Which lines in the records below include the word "planes"? Report each of them in full.

Extracted material.
%%

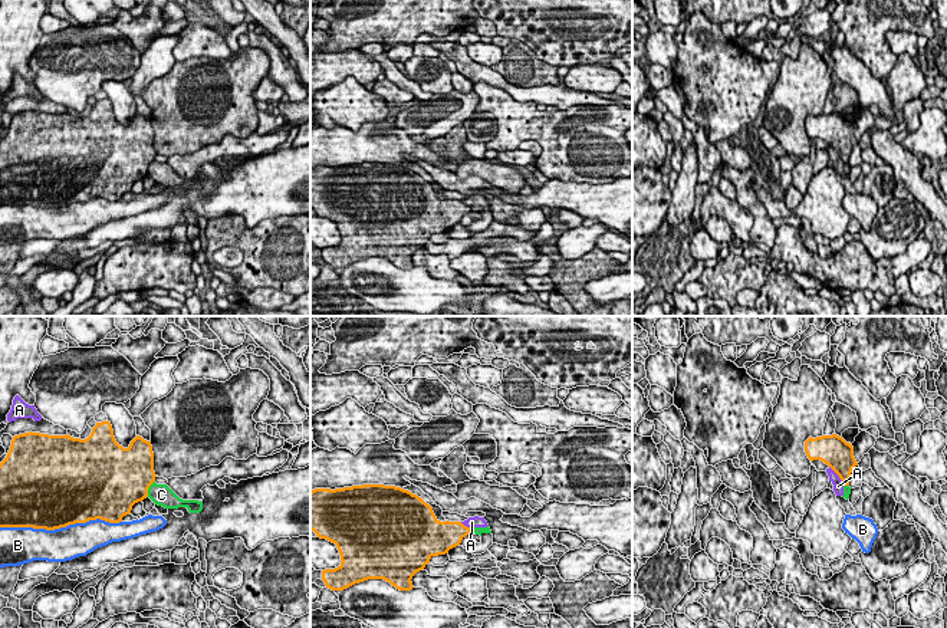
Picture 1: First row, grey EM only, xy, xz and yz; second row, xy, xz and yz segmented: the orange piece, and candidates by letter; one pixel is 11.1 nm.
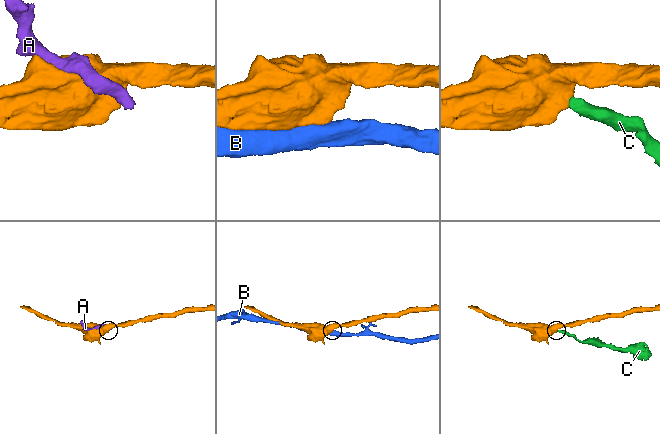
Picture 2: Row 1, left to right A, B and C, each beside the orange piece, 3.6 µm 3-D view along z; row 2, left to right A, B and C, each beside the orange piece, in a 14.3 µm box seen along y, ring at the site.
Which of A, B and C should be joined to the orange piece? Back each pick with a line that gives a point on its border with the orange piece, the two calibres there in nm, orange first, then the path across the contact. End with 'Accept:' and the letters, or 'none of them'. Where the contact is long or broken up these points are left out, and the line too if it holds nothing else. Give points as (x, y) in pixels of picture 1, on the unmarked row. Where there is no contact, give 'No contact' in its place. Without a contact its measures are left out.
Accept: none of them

%%
%%

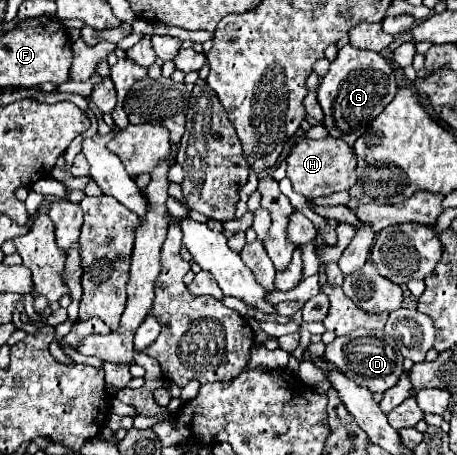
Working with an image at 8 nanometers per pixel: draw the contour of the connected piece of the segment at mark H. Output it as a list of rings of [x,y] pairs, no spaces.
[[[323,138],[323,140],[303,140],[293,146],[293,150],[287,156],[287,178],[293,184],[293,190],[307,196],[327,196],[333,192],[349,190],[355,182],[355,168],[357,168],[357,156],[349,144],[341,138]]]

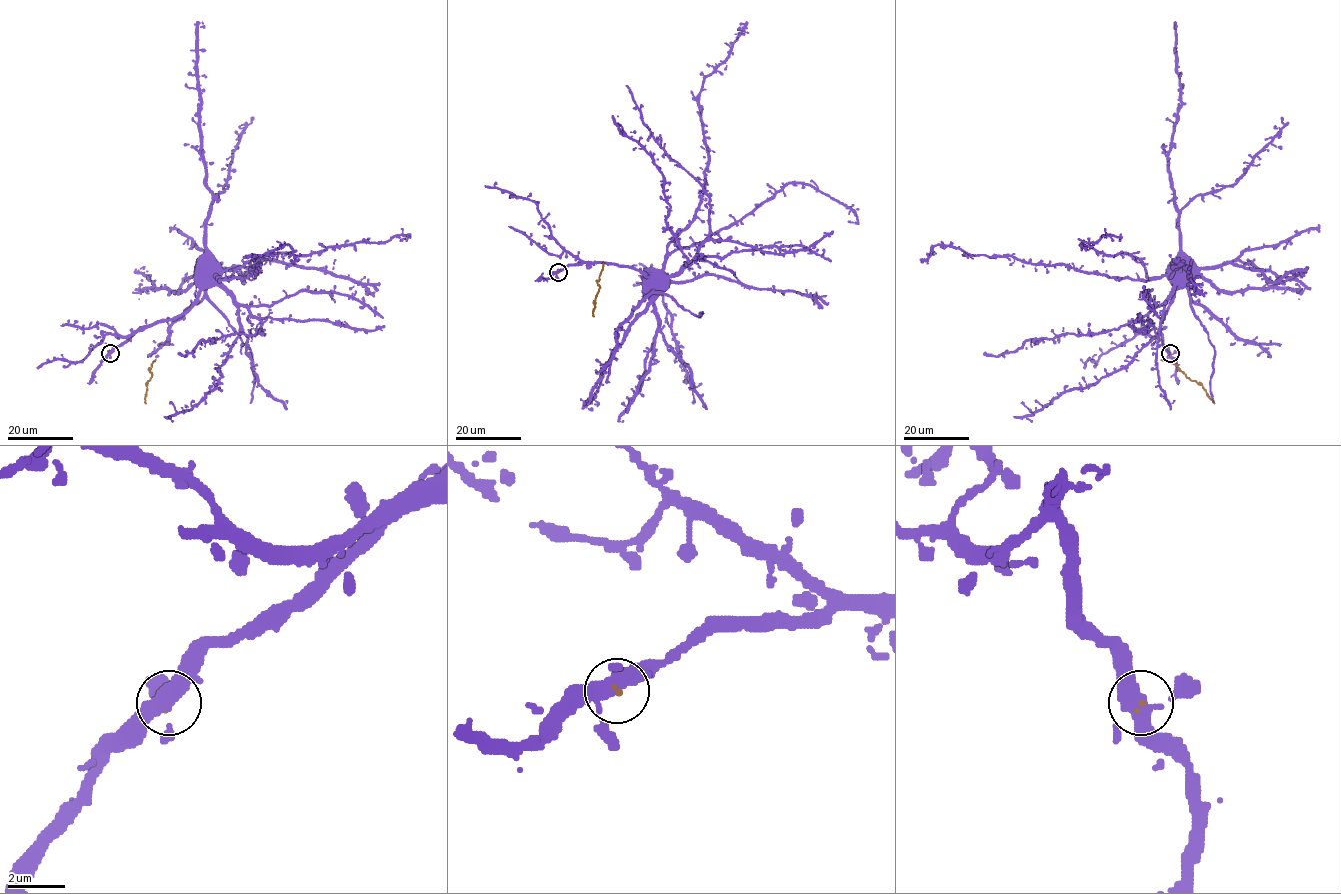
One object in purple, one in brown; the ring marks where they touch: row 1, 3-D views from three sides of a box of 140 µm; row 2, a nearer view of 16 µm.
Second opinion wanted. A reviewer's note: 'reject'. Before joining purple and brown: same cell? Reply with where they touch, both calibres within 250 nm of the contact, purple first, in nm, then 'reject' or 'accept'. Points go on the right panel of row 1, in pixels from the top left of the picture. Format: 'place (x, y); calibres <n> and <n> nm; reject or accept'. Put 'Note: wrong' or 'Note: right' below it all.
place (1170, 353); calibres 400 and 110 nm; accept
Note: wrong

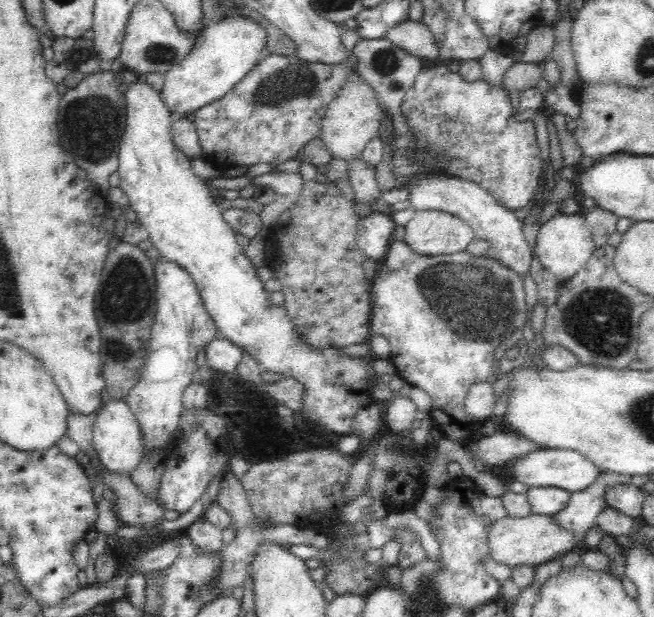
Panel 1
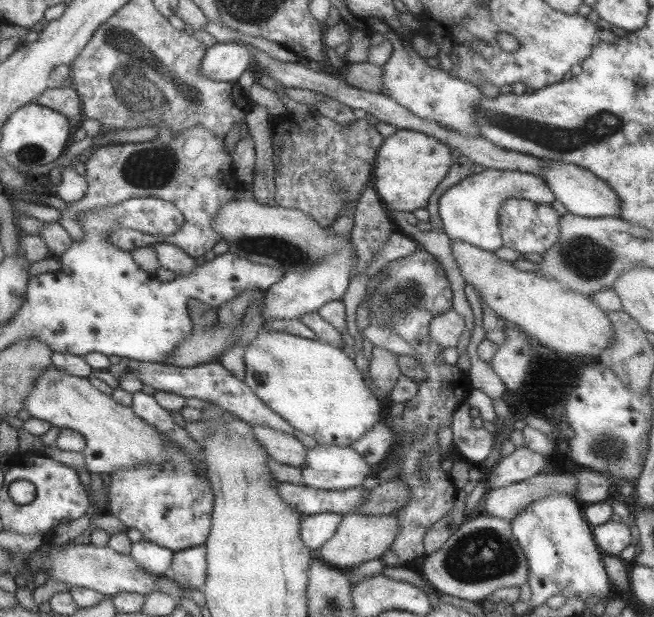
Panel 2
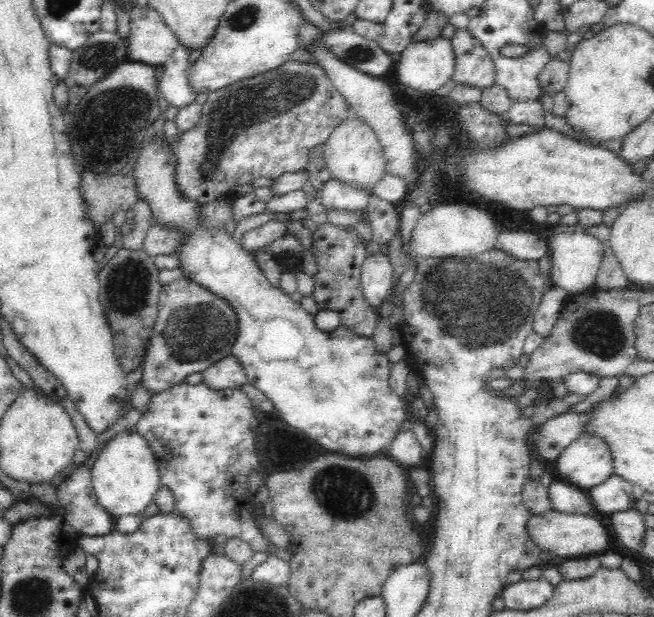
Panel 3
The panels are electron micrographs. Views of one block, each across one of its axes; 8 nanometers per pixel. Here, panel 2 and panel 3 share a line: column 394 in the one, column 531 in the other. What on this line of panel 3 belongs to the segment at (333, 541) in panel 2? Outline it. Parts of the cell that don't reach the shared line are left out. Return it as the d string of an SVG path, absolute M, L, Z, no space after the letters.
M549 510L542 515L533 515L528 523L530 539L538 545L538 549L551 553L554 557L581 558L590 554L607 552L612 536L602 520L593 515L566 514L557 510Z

%%
%%

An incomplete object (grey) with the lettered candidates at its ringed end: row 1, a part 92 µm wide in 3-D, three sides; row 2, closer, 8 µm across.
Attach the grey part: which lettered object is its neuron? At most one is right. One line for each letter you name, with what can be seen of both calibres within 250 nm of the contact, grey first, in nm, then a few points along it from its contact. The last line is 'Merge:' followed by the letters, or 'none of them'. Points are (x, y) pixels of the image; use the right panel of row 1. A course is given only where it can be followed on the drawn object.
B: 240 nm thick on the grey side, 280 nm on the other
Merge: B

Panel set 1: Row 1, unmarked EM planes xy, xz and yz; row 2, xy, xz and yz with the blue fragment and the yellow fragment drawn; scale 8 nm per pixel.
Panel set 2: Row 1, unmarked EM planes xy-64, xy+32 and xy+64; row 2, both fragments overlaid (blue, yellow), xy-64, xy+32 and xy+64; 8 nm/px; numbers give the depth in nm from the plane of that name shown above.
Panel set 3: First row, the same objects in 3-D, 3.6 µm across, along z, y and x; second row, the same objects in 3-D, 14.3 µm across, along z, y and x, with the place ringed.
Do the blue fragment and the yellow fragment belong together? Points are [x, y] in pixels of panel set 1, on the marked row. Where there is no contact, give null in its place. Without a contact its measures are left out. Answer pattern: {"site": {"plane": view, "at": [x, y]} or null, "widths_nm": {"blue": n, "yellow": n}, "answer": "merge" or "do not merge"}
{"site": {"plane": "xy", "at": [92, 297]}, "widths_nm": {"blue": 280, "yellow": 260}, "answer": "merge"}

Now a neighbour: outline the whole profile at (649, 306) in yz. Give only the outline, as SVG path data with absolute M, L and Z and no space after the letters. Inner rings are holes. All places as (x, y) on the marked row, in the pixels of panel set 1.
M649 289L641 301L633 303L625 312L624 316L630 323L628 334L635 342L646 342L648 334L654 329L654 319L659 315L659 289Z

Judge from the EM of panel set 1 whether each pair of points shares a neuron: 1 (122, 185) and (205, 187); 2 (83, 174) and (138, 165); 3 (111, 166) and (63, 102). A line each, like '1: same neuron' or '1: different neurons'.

%%

Answer box.
Panel set 1: Row 1, unmarked EM planes xy, xz and yz; row 2, xy, xz and yz with the blue fragment and the yellow fragment drawn; scale 8 nm per pixel.
Panel set 2: Row 1, unmarked EM planes xy-64, xy+32 and xy+64; row 2, both fragments overlaid (blue, yellow), xy-64, xy+32 and xy+64; 8 nm/px; numbers give the depth in nm from the plane of that name shown above.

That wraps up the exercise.